Divers searched Wednesday for three missing Russian crew members of a Dutch cargo ship that turned on its side in the frigid Hudson River, sending eight others overboard, officials said.

The ship turned partly on its side Tuesday, and eight of the 18-person crew went overboard and were pulled from the river. Two crew members were hospitalized for hypothermia, and seven others were rescued from the ship, some by helicopter.

One crew member listed in critical condition was upgraded to serious at a hospital Tuesday night. Another was in fair condition.

Divers returned Wednesday to search for the missing crew members, who were believed to be in the ship's hull. No sound had been heard from within the vessel, however, and Detective James Miller said it was also possible they had fallen overboard into the partially frozen river.

The ship is a Stellamare, part of a fleet of 11 heavy-lift vessels ships belonging to Netherlands-based Jumbo Shipping Co. Jumbo officials said the crew was Russian.

"We fear for the lives of the missing crew members as the water temperature is very low. Our prayers and thoughts are with them and their loved ones," Jumbo Shipping spokesman Arnold Van der Heul said.

The company identified the missing crewmen as Y.A. Akofin, 48; S.A. Khasenevich, 43; and V. Alexeev, 46. Hometowns were not immediately available.

Van der Heul said that while experts were headed to the scene, it was too early to tell how the ship will be righted.

"I guess it will take a couple of days before it comes clear what will happen," he said.

He said families of the missing crew members have been notified.

The ship had loaded 661 tons of steel turbines bound for Italy and Romania. The turbines may have shifted, but on Wednesday Coast Guard Commander John Cameron said the ship was at only 20 percent of its capacity, and its ballast should have kept it stable.

He said the investigation will now focus on whether the ballast was properly managed. Crew members also will be interviewed about other possible causes, he said.

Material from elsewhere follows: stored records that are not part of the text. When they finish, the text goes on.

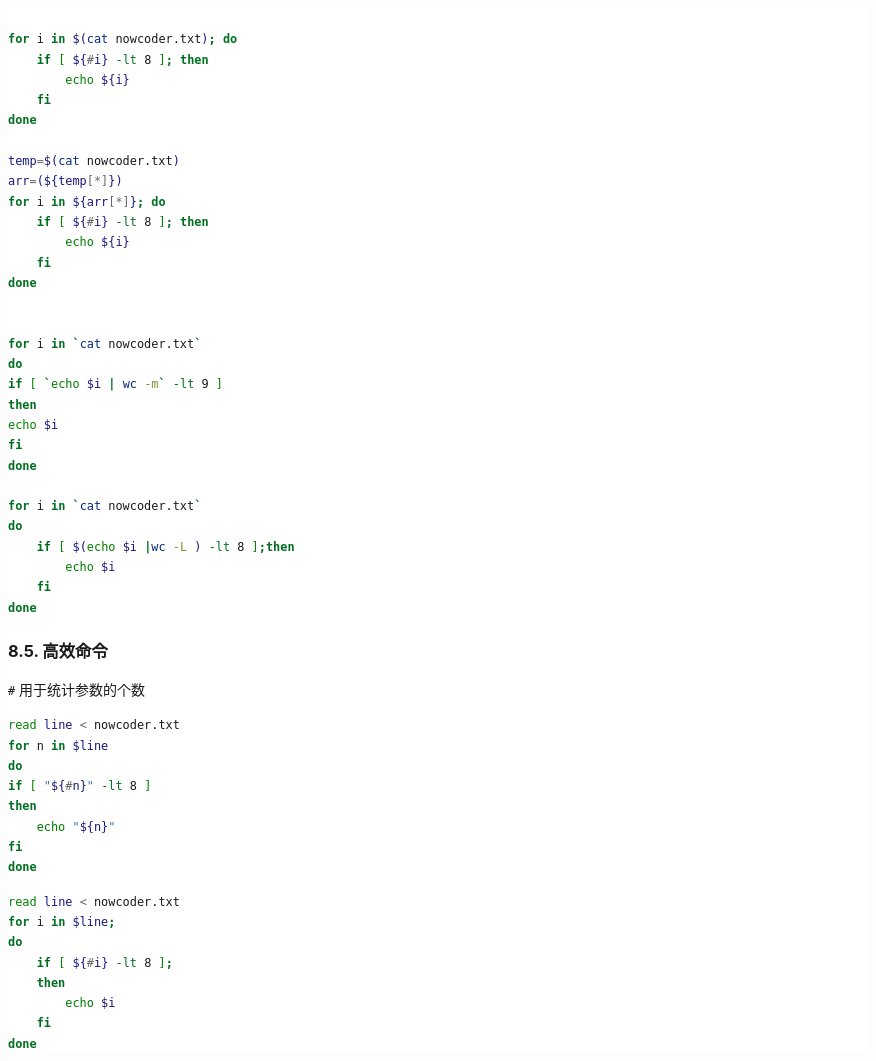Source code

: 


```sh

for i in $(cat nowcoder.txt); do
    if [ ${#i} -lt 8 ]; then
        echo ${i}
    fi
done

temp=$(cat nowcoder.txt)
arr=(${temp[*]})
for i in ${arr[*]}; do
    if [ ${#i} -lt 8 ]; then
        echo ${i}
    fi
done


for i in `cat nowcoder.txt`
do
if [ `echo $i | wc -m` -lt 9 ]
then
echo $i
fi
done

for i in `cat nowcoder.txt`
do
    if [ $(echo $i |wc -L ) -lt 8 ];then
        echo $i
    fi
done
```

###  8.5. <a name='-1'></a>高效命令

`#` 用于统计参数的个数

```sh
read line < nowcoder.txt
for n in $line
do
if [ "${#n}" -lt 8 ] 
then
    echo "${n}"
fi
done
```

```sh
read line < nowcoder.txt
for i in $line;
do
    if [ ${#i} -lt 8 ];
    then
        echo $i
    fi
done 
```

Albany Mayor Jerry Jennings said rescuers monitored the situation overnight using sound equipment, but did not hear anything coming from inside the hull that warranted sending divers into the vessel. The mayor said the ship's stability is a major concern in sending divers.

The 289-foot ship remained on its side, tethered to the dock at a sharp angle.

Jumbo Shipping Co. hired salvage divers who used a small boat Wednesday morning to see if the ship was stable.